**YOUR INSTRUCTIONS**
Please update the items below so that each "white backdrop" becomes "gray backdrop", with nothing else changed.
# Start of SUPPLIED RECORDS
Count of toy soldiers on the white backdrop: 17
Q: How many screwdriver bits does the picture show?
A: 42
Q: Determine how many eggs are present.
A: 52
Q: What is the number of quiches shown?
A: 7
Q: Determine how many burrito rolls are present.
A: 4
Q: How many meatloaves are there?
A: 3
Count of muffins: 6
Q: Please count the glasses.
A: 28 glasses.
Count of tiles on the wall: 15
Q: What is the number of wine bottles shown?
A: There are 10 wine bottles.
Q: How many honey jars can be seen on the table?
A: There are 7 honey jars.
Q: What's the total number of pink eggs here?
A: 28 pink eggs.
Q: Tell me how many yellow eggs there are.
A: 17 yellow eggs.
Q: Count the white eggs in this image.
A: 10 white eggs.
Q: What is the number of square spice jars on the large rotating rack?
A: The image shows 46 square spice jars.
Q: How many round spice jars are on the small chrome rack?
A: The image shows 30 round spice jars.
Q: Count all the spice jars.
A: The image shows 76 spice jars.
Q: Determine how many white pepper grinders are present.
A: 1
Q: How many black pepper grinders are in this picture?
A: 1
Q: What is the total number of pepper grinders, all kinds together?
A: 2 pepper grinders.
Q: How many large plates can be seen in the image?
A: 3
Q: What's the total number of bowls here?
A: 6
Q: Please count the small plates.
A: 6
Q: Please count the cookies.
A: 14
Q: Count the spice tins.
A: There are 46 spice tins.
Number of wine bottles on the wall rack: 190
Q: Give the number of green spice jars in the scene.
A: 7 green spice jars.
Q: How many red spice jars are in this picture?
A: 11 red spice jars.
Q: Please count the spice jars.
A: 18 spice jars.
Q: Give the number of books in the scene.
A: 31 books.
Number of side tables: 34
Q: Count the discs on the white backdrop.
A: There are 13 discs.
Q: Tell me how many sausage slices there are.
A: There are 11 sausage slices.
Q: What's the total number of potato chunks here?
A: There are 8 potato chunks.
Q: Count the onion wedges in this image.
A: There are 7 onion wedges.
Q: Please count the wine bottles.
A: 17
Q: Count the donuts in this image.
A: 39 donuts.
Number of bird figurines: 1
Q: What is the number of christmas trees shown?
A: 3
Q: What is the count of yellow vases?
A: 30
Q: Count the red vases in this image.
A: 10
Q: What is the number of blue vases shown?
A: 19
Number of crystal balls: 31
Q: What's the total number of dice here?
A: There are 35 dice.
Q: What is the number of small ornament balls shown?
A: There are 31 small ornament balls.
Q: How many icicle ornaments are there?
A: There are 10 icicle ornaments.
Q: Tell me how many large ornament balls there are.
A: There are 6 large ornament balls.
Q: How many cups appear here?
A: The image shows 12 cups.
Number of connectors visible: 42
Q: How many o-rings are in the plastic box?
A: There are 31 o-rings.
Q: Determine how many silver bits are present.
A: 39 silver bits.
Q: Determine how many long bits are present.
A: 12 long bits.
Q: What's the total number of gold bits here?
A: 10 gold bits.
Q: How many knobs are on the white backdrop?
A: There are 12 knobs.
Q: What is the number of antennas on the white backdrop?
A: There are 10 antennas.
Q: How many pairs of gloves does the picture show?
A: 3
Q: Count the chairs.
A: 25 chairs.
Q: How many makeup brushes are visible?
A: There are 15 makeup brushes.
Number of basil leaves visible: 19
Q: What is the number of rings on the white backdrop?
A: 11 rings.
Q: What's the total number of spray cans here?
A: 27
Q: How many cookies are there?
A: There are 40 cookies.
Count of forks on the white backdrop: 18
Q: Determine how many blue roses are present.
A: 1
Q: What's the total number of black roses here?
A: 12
# End of SUPPLIED RECORDS
**RIGHT ANSWER**
Count of toy soldiers on the gray backdrop: 17
Q: How many screwdriver bits does the picture show?
A: 42
Q: Determine how many eggs are present.
A: 52
Q: What is the number of quiches shown?
A: 7
Q: Determine how many burrito rolls are present.
A: 4
Q: How many meatloaves are there?
A: 3
Count of muffins: 6
Q: Please count the glasses.
A: 28 glasses.
Count of tiles on the wall: 15
Q: What is the number of wine bottles shown?
A: There are 10 wine bottles.
Q: How many honey jars can be seen on the table?
A: There are 7 honey jars.
Q: What's the total number of pink eggs here?
A: 28 pink eggs.
Q: Tell me how many yellow eggs there are.
A: 17 yellow eggs.
Q: Count the white eggs in this image.
A: 10 white eggs.
Q: What is the number of square spice jars on the large rotating rack?
A: The image shows 46 square spice jars.
Q: How many round spice jars are on the small chrome rack?
A: The image shows 30 round spice jars.
Q: Count all the spice jars.
A: The image shows 76 spice jars.
Q: Determine how many white pepper grinders are present.
A: 1
Q: How many black pepper grinders are in this picture?
A: 1
Q: What is the total number of pepper grinders, all kinds together?
A: 2 pepper grinders.
Q: How many large plates can be seen in the image?
A: 3
Q: What's the total number of bowls here?
A: 6
Q: Please count the small plates.
A: 6
Q: Please count the cookies.
A: 14
Q: Count the spice tins.
A: There are 46 spice tins.
Number of wine bottles on the wall rack: 190
Q: Give the number of green spice jars in the scene.
A: 7 green spice jars.
Q: How many red spice jars are in this picture?
A: 11 red spice jars.
Q: Please count the spice jars.
A: 18 spice jars.
Q: Give the number of books in the scene.
A: 31 books.
Number of side tables: 34
Q: Count the discs on the gray backdrop.
A: There are 13 discs.
Q: Tell me how many sausage slices there are.
A: There are 11 sausage slices.
Q: What's the total number of potato chunks here?
A: There are 8 potato chunks.
Q: Count the onion wedges in this image.
A: There are 7 onion wedges.
Q: Please count the wine bottles.
A: 17
Q: Count the donuts in this image.
A: 39 donuts.
Number of bird figurines: 1
Q: What is the number of christmas trees shown?
A: 3
Q: What is the count of yellow vases?
A: 30
Q: Count the red vases in this image.
A: 10
Q: What is the number of blue vases shown?
A: 19
Number of crystal balls: 31
Q: What's the total number of dice here?
A: There are 35 dice.
Q: What is the number of small ornament balls shown?
A: There are 31 small ornament balls.
Q: How many icicle ornaments are there?
A: There are 10 icicle ornaments.
Q: Tell me how many large ornament balls there are.
A: There are 6 large ornament balls.
Q: How many cups appear here?
A: The image shows 12 cups.
Number of connectors visible: 42
Q: How many o-rings are in the plastic box?
A: There are 31 o-rings.
Q: Determine how many silver bits are present.
A: 39 silver bits.
Q: Determine how many long bits are present.
A: 12 long bits.
Q: What's the total number of gold bits here?
A: 10 gold bits.
Q: How many knobs are on the gray backdrop?
A: There are 12 knobs.
Q: What is the number of antennas on the gray backdrop?
A: There are 10 antennas.
Q: How many pairs of gloves does the picture show?
A: 3
Q: Count the chairs.
A: 25 chairs.
Q: How many makeup brushes are visible?
A: There are 15 makeup brushes.
Number of basil leaves visible: 19
Q: What is the number of rings on the gray backdrop?
A: 11 rings.
Q: What's the total number of spray cans here?
A: 27
Q: How many cookies are there?
A: There are 40 cookies.
Count of forks on the gray backdrop: 18
Q: Determine how many blue roses are present.
A: 1
Q: What's the total number of black roses here?
A: 12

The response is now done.